If you have a set of categories that you deem equally desirable, then when you’ve dealt with all of the categories more desirable than them, you can make a smaller array of all the remaining teams and just those equally-desirable categories, and do a priority queue as I mentioned above just for that set. If C1 is the most desirable category, but C2, C3, and C4 are all equally desirable, you would first give trophy #1 to team 3, then give trophy #4 to team 1, and finally trophy #2 to team 2.

If you have ties, you ultimately need some kind of tiebreaker value to immediately decide the result, or you need to pick randomly. Otherwise, you can get into pathalogical cases that make the BCS bowl system look like tiddlywinks.

Where was “optimum” clearly defined enough to use this term here?

It’s well-defined in terms of the assignment problem, which is quite clearly what Omphaloskeptic was discussing.
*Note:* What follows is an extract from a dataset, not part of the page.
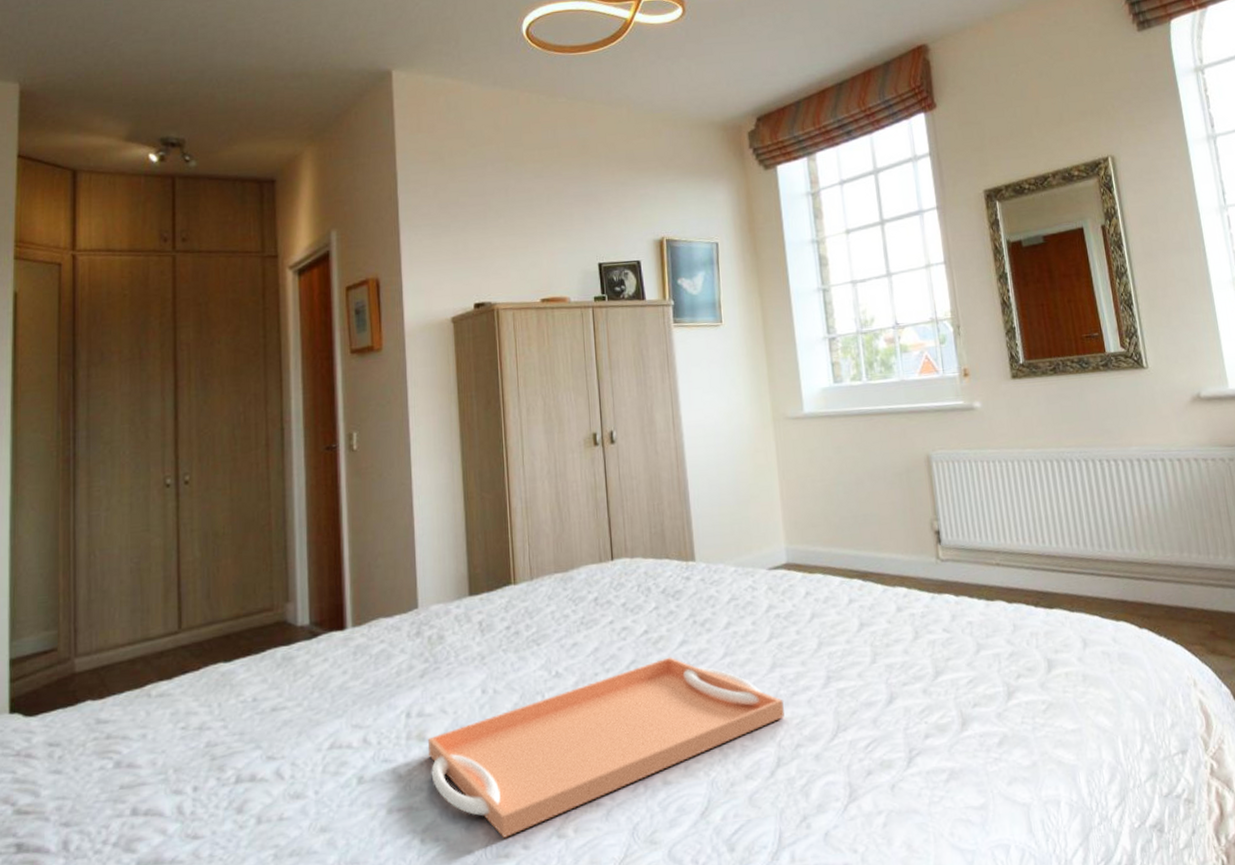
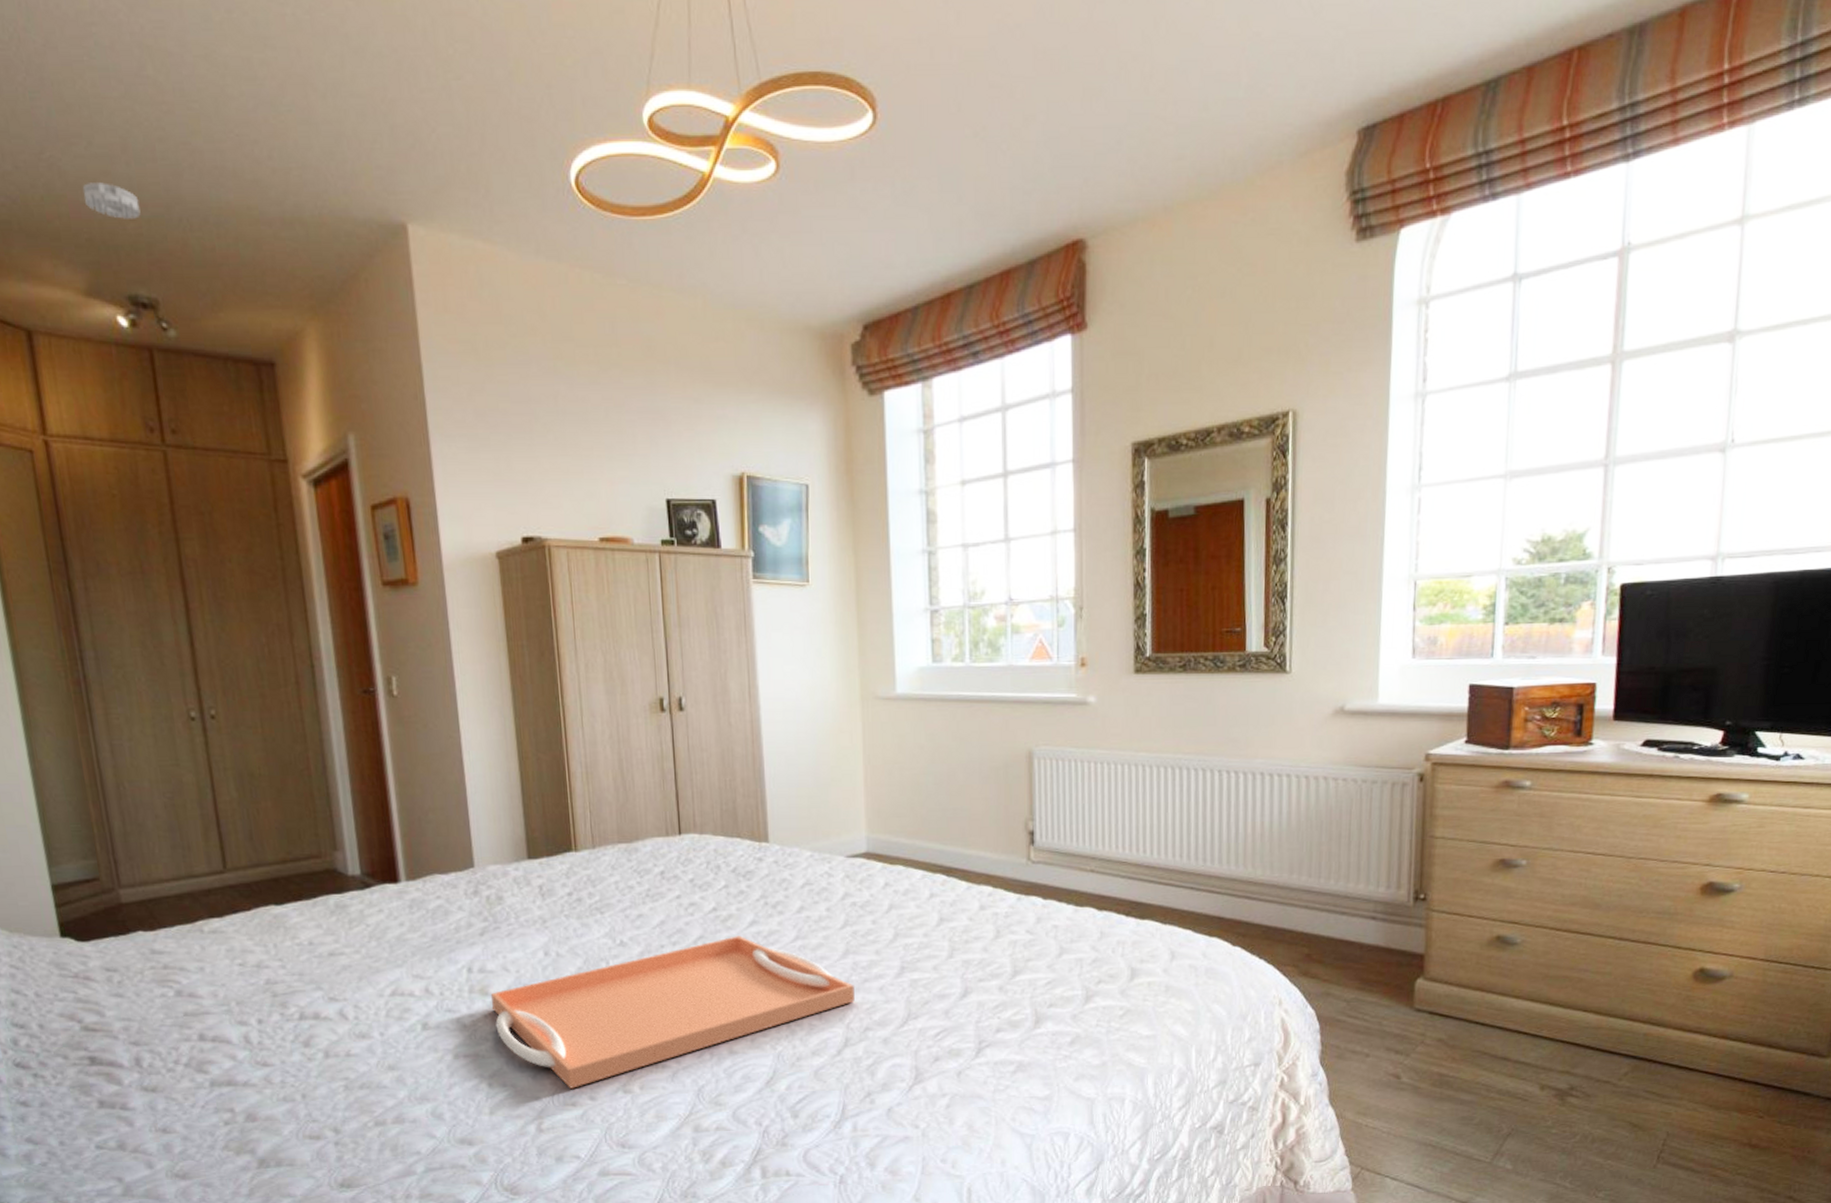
smoke detector: none [136,58,180,83] -> present [82,182,141,219]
But how do we know that this is truly what the OP considers “optimal”?

Omphaloskeptic’s algorithm solves the OP’s conjectural model, but there’s as yet no justification that that is at all an appropriate model. In fact, I’d take any mathematical model from the OP with a grain of salt, since the reference to “eigen-somethings” sounds like a shaky grasp of the ideas involved.

As software specifications go, the OP is way more technical than what I usually work with. The question of whether a piece of software is really what the specifications ask for is the fundamental issue of software design (and make no mistake, that’s what we’re doing here). Ultimately, the best solution that anyone’s come up with is to bring the software to the requestor and ask them what they think of it.